Classes wrapped up at Kodiak College last week, marking the end of the first year of the Alutiiq Studies Program.
The program joined the college curriculum last fall and offered classroom and distance learning courses in Alutiiq Language and culture. John Beale is the data collection and distance learning technician for the program, and said its first year faired well with student interest and community support.
“It’s looking good. I mean, we’re at baby steps at the moment. Our grant is teaching, not only an in class, but a hybrid distance class, which is something not many colleges are doing," Beale said. "It enables us to teach a class and distance students simultaneously. We’ve had students as far away as Finland, Thailand, we’ve got several students down in Oregon, California, and then in the villages in Alaska that we’re managing to reach all online at the same time and include them in classroom activities via a video conference link.”

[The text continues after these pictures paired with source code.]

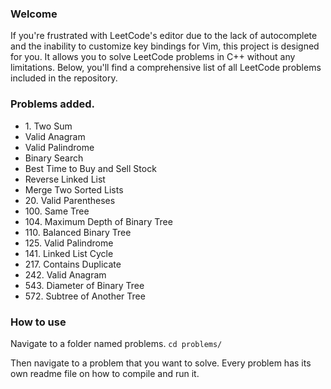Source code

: ### Welcome

If you're frustrated with LeetCode's editor due to the lack of autocomplete and the inability to customize key bindings for Vim, this project is designed for you. It allows you to solve LeetCode problems in C++ without any limitations. Below, you'll find a comprehensive list of all LeetCode problems included in the repository.

### Problems added.

-   1\. Two Sum
-   Valid Anagram
-   Valid Palindrome
-   Binary Search
-   Best Time to Buy and Sell Stock
-   Reverse Linked List
-   Merge Two Sorted Lists
-   20\. Valid Parentheses
-   100\. Same Tree
-   104\. Maximum Depth of Binary Tree
-   110\. Balanced Binary Tree
-   125\. Valid Palindrome
-   141\. Linked List Cycle
-   217\. Contains Duplicate
-   242\. Valid Anagram
-   543\. Diameter of Binary Tree
-   572\. Subtree of Another Tree

### How to use

Navigate to a folder named problems.
`cd problems/`

Then navigate to a problem that you want to solve. Every problem has its own readme file on how to compile and run it.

The program is funded through a five year Title III federal grant from the Department of Education. Under the grant, Beale said there are various requirements the college must meet each year. For instance, this year the college was asked to provide multilingual and educational signage throughout the buildings and campus. Beale said they did that, and even added lamppost banners, which were installed last week.
“We wanted to put some lamppost banners up that reflected the Alutiiq influence on Alaska Native heritage here in Kodiak,” he said.

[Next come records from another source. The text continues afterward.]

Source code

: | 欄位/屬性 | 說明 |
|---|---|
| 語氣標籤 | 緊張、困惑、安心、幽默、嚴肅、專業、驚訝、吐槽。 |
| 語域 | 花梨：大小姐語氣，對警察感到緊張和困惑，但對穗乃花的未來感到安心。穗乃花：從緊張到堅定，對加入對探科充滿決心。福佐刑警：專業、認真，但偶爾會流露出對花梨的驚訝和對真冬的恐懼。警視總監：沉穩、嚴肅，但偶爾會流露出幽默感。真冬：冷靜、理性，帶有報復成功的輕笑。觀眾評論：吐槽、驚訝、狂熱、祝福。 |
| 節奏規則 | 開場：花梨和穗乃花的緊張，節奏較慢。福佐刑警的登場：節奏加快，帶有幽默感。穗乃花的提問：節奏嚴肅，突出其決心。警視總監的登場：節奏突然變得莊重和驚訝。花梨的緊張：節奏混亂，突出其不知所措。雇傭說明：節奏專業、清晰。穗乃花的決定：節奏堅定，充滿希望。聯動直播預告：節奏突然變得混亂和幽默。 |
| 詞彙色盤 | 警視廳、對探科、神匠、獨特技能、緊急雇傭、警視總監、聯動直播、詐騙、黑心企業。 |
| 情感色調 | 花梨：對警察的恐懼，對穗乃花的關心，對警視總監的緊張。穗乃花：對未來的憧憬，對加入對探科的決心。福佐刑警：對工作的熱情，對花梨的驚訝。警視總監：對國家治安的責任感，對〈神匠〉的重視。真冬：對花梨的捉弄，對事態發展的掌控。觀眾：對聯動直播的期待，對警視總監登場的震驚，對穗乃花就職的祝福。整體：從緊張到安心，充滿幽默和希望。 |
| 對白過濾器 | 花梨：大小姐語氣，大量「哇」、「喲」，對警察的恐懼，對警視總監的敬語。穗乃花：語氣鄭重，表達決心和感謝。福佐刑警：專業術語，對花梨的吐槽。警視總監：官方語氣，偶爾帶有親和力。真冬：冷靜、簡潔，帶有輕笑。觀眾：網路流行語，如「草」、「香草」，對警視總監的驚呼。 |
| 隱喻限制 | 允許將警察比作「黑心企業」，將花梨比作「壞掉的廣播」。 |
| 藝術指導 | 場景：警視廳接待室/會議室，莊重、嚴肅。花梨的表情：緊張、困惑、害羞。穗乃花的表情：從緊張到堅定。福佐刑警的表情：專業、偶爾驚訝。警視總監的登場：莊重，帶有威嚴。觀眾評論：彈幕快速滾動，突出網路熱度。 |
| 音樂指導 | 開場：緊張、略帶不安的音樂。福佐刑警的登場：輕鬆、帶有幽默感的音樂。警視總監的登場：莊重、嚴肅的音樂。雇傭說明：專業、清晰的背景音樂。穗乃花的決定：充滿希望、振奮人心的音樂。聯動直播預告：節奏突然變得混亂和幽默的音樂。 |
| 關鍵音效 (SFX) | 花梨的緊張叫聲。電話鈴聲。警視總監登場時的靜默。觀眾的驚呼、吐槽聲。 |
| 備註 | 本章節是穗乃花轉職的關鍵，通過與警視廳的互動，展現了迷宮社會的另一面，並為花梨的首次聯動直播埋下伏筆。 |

Twenty-six banners went up on 13 lampposts, and feature Alutiiq Dancers, artifacts, Russian Orthodox Churches and other images culturally relevant to Kodiak. Some of the banners were designed by the program’s project director, Alisha Drabek.

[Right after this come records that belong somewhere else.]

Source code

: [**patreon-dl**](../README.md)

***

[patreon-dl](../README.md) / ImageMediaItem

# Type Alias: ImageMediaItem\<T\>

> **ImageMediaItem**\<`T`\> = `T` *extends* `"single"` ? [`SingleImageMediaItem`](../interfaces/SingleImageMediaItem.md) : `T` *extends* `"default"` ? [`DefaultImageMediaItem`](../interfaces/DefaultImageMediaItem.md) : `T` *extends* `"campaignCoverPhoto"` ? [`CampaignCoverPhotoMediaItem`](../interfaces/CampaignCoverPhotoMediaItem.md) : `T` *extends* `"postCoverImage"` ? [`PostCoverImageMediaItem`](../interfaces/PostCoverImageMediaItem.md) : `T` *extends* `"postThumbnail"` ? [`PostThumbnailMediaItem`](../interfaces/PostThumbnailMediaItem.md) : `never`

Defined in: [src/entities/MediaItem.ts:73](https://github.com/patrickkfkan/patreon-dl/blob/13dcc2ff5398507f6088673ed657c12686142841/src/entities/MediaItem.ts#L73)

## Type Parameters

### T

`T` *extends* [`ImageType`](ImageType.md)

Beale said the college will now look to other projects within the grant, like providing more spaces for the program.
“We provided one space already with our Alutiiq Studies and Support Room, which is like our tuition room which is upstairs in the campus center. And we’re also going to provide what we’re going to call a gathering space, which is going to be a larger room where we can have bigger meetings, Alutiiq Dancer performances and drummers."
He said they’ll do a few renovations to make it a more distinct space for the Alutiiq Studies Program.
Beale said the past year was a lot of work to set up, but they’ve built a foundation for growth. He said he hopes student enrollment continues to climb and more faculty and staff can be hired in the semesters to come.